[Dataset entries]
┏━━

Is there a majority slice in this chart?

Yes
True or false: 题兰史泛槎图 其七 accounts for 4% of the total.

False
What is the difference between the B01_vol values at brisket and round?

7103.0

┗━━
┏━━

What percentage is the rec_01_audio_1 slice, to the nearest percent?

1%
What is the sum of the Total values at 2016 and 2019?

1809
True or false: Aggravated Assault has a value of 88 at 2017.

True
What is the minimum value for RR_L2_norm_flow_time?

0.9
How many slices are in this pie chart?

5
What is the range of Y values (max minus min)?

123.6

┗━━

Activity:
Pick out every line of the entries above that contains the word "What". Matching is case-sensitive.

Output below:
What is the difference between the B01_vol values at brisket and round?
What percentage is the rec_01_audio_1 slice, to the nearest percent?
What is the sum of the Total values at 2016 and 2019?
What is the minimum value for RR_L2_norm_flow_time?
What is the range of Y values (max minus min)?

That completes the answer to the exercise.